Friends, family and city officials gathered at the museum Thursday to honor Annie Laurie Williams who, with the help of John Blakely Scales, helped create a medical museum on the third floor. Selma Mayor George Evans and the Selma City Council even drafted a proclamation to honor Williams.
“She is a special lady and we are here to honor her for her dedication to preserving the history of Selma and the Vaughan-Smitherman building,” Evans said.
The building was erected in 1847 as a school. It also served as the Dallas County Courthouse and the Selma Military Institute for a short time. Its longest tenant was the Vaughan Memorial Hospital, which occupied the building from 1911 to 1960, when a new hospital building was constructed on Dallas Avenue.
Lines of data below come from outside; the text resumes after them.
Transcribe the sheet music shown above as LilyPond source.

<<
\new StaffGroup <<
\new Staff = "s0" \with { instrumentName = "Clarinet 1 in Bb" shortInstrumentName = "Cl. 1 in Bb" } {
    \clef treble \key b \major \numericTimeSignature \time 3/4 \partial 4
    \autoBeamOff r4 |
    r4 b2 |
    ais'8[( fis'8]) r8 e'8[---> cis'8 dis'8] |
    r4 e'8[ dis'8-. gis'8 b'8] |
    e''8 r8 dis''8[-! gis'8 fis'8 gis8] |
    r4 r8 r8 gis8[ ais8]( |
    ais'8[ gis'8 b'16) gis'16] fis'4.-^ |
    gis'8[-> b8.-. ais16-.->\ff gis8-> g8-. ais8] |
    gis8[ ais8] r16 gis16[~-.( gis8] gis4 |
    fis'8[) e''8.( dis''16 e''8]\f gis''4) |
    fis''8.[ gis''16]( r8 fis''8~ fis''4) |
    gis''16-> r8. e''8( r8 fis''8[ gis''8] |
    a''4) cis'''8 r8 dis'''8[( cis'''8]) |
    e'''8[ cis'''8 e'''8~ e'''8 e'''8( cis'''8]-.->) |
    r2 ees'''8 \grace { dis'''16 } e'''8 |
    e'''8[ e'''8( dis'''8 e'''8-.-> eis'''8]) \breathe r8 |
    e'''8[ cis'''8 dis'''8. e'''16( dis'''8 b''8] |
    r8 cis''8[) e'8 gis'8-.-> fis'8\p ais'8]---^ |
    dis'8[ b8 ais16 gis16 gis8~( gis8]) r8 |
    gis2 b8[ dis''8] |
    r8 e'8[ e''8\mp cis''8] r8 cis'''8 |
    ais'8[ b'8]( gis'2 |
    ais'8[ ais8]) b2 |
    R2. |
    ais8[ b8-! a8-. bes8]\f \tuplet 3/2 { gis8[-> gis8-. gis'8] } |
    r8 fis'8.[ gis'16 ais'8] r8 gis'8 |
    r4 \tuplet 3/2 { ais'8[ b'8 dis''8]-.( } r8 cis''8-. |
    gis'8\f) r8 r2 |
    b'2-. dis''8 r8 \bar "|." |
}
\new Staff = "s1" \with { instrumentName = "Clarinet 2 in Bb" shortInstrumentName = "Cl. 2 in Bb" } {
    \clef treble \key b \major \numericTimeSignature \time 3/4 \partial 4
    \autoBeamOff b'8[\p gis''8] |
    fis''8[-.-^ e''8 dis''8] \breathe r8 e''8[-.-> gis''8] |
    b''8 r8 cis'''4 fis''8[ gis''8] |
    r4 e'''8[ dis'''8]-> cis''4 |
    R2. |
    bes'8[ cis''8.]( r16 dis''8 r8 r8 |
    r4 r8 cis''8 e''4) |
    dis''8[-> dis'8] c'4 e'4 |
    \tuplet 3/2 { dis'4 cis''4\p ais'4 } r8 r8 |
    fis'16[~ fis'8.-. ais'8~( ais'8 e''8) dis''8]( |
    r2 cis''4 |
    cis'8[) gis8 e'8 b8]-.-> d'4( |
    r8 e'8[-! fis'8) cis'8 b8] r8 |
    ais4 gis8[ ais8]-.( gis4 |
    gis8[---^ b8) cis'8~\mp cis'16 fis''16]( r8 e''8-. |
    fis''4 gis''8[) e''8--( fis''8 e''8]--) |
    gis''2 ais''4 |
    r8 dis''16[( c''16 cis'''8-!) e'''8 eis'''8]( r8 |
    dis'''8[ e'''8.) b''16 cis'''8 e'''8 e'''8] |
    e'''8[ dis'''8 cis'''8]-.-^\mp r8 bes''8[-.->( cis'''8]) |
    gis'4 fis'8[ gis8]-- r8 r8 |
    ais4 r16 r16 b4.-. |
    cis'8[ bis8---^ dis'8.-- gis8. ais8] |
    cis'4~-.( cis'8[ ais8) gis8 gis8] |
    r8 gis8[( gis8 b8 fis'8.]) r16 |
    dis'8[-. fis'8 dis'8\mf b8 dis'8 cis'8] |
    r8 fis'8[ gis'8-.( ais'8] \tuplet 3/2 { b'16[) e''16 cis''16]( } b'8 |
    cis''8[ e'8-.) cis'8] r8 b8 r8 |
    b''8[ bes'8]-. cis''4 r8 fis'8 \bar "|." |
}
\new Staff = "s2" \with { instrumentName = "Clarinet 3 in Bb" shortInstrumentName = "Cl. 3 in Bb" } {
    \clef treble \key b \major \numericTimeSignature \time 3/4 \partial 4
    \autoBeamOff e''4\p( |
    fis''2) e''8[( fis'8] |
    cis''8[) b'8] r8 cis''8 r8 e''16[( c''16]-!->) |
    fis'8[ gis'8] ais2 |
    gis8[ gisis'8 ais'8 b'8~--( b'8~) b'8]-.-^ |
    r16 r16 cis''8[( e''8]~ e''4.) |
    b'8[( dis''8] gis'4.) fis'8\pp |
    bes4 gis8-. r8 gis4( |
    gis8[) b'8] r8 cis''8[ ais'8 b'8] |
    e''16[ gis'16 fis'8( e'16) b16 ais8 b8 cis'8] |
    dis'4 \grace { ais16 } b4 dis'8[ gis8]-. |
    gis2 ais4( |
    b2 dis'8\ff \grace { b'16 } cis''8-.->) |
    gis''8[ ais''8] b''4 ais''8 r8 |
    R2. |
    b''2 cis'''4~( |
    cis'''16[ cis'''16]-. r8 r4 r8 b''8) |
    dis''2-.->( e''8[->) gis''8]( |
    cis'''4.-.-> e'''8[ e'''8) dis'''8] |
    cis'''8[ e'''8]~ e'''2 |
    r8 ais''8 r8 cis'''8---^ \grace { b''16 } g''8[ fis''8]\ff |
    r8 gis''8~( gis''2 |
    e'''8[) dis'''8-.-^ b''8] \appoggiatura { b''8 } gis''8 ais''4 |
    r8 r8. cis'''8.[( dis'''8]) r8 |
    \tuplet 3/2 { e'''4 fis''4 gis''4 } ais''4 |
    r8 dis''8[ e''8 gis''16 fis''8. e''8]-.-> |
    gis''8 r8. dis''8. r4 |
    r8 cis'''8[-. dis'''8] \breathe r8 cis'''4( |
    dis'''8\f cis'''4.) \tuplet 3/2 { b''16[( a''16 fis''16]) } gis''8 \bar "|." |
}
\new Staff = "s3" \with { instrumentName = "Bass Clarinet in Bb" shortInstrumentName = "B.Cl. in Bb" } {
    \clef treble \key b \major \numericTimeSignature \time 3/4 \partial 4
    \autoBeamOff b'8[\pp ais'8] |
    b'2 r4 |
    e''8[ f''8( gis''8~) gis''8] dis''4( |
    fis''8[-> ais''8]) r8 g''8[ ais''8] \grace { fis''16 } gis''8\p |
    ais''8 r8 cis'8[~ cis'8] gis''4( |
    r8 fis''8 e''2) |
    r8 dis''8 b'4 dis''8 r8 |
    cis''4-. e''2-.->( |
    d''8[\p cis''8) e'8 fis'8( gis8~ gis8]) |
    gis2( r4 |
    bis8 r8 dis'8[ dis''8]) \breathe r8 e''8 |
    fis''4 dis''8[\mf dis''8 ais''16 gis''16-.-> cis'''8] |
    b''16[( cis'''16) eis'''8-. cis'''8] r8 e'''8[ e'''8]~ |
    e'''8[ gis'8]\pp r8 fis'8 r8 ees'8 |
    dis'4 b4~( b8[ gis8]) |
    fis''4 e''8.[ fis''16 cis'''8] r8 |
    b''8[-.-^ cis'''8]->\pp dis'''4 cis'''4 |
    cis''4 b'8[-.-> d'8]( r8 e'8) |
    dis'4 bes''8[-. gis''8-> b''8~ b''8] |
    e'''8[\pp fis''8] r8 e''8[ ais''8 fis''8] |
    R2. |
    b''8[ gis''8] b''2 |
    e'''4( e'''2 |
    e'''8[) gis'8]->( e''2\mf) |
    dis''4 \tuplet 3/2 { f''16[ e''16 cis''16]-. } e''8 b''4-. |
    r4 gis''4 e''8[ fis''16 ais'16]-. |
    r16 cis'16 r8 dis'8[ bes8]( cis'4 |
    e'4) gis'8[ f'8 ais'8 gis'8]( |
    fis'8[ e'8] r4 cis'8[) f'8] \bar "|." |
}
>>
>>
The building sat vacant and neglected from 1960 to 1969, when former Selma Mayor Joseph T. Smitherman led an effort to purchase and preserve the building.
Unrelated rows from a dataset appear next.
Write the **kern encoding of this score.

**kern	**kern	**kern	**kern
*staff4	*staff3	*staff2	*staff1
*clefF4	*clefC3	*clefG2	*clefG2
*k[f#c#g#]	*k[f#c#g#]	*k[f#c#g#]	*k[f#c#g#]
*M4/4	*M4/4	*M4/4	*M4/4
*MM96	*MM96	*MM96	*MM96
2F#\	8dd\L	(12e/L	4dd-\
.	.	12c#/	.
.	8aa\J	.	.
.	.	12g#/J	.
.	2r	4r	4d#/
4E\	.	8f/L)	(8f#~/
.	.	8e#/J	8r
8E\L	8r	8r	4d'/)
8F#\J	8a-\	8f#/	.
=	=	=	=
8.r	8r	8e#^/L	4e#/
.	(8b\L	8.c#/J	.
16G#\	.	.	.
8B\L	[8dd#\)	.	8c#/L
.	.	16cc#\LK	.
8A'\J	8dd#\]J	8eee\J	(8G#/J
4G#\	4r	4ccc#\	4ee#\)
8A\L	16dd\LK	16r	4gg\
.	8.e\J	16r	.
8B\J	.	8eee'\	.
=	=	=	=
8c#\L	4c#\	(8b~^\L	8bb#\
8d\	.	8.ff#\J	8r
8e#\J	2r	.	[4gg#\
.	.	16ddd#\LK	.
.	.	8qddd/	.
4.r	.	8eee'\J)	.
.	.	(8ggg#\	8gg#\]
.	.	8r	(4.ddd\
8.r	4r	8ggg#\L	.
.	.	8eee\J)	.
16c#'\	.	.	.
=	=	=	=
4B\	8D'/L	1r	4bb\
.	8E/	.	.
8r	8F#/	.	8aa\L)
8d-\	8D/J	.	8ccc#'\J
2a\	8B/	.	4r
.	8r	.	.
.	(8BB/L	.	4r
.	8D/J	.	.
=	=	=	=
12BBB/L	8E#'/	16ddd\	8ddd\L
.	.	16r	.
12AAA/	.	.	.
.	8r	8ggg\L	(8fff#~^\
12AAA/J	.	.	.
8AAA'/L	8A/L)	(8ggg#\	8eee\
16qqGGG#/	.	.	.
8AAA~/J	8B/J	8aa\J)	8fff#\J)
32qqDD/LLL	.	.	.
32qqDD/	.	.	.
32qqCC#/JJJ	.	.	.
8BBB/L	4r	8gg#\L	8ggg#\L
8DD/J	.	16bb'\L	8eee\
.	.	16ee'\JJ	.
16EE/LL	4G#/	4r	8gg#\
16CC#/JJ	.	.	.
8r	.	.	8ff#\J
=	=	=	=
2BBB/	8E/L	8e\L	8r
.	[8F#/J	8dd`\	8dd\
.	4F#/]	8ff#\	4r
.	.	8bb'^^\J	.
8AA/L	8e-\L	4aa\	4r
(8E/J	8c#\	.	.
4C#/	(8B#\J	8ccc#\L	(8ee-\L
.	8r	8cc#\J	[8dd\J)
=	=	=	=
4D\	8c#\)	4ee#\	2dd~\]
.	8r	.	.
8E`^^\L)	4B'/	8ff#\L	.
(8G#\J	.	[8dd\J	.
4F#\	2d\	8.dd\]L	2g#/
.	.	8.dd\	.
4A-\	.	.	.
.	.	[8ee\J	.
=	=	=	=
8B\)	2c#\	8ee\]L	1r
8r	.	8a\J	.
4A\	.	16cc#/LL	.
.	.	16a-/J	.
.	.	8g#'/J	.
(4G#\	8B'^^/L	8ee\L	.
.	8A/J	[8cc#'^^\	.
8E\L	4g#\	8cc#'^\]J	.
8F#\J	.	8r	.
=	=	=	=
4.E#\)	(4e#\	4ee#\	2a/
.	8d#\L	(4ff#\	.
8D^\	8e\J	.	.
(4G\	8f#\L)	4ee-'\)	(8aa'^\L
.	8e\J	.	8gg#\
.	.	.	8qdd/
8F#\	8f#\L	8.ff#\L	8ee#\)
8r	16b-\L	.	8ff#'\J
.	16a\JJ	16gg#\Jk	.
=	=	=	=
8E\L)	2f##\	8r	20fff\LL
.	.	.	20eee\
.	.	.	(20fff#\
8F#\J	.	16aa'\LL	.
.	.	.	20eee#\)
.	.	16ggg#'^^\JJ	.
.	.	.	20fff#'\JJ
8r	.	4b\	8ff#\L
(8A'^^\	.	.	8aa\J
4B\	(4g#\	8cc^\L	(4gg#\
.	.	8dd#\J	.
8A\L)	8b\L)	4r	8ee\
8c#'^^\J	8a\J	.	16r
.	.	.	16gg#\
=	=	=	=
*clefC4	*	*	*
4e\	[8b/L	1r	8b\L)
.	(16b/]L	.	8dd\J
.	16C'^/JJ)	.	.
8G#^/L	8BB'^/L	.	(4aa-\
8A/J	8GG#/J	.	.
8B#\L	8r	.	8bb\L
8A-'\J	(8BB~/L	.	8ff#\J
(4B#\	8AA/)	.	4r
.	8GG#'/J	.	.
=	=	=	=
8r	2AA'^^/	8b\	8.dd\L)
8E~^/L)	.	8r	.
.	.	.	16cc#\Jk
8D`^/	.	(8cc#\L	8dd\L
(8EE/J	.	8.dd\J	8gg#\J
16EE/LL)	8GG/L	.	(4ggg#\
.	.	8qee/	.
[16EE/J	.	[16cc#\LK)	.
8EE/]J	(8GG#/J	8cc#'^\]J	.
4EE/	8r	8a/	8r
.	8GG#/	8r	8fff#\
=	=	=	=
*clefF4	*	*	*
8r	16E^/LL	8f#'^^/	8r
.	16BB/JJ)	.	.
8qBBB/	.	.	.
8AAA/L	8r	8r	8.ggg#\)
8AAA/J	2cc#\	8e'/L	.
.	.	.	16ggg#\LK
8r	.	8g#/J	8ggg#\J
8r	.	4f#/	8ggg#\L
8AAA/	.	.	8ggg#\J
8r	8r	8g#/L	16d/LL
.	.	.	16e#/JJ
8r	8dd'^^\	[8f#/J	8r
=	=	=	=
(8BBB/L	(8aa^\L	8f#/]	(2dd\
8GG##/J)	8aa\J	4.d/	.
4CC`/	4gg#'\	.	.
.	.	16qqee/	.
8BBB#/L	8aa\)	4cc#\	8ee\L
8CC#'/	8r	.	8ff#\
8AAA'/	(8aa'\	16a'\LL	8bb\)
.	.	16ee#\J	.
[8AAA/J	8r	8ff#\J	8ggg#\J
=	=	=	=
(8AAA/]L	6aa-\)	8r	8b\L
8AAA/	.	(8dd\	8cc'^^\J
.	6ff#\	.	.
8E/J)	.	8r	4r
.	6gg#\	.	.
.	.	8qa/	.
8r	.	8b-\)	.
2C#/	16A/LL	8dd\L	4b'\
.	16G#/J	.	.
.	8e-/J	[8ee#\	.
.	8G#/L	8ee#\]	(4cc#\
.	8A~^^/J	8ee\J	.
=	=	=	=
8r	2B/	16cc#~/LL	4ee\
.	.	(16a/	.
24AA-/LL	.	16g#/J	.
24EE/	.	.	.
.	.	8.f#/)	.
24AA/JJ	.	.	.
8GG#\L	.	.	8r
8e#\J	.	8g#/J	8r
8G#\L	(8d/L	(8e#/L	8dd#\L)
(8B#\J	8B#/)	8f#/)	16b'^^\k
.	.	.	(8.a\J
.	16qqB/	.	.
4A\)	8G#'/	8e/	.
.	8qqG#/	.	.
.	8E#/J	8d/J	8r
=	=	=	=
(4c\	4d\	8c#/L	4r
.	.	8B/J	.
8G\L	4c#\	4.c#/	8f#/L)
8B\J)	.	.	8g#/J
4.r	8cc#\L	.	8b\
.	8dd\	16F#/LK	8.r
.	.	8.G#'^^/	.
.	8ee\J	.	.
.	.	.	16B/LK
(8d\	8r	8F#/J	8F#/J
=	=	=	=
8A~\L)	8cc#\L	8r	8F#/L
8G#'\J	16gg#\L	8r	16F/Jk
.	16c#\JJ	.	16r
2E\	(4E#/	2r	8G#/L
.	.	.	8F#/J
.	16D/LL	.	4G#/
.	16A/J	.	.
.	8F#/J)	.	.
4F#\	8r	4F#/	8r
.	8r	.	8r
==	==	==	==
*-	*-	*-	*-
Williams seized the opportunity to help restore the building.
“It was really in terrible shape and in great disarray,” Williams said. “Age had taken a toll on the building. There was very little medical equipment left.”
She and Scales went to various storage facilities and gathered medical equipment to help turn the third floor into a museum. It took the pair approximately 10 years to fully restore the third floor.
“We got a great deal of equipment that the new hospital didn’t need,” Scales said. “We even found a mannequin and turned it into a nurse.”
The building means more to Williams than simply a restoration project, she said. Williams spent nearly her whole life inside of the Vaughan-Smitherman Museum.
Her husband was a doctor at the building when it was a hospital. Williams’ brother, Jay Williams Sr., said he remembered eating lunch in the building and tending to chickens in the yard as a child.
Williams said she is most closely tied to the building as a hospital, not only because her husband worked there, but also because she spent time at the hospital as a patient. Both of Williams’ parents also died at the building when it was a hospital.
“The building really has so many meanings to me,” she said. “It’s been a part of my life really since I moved to Selma.”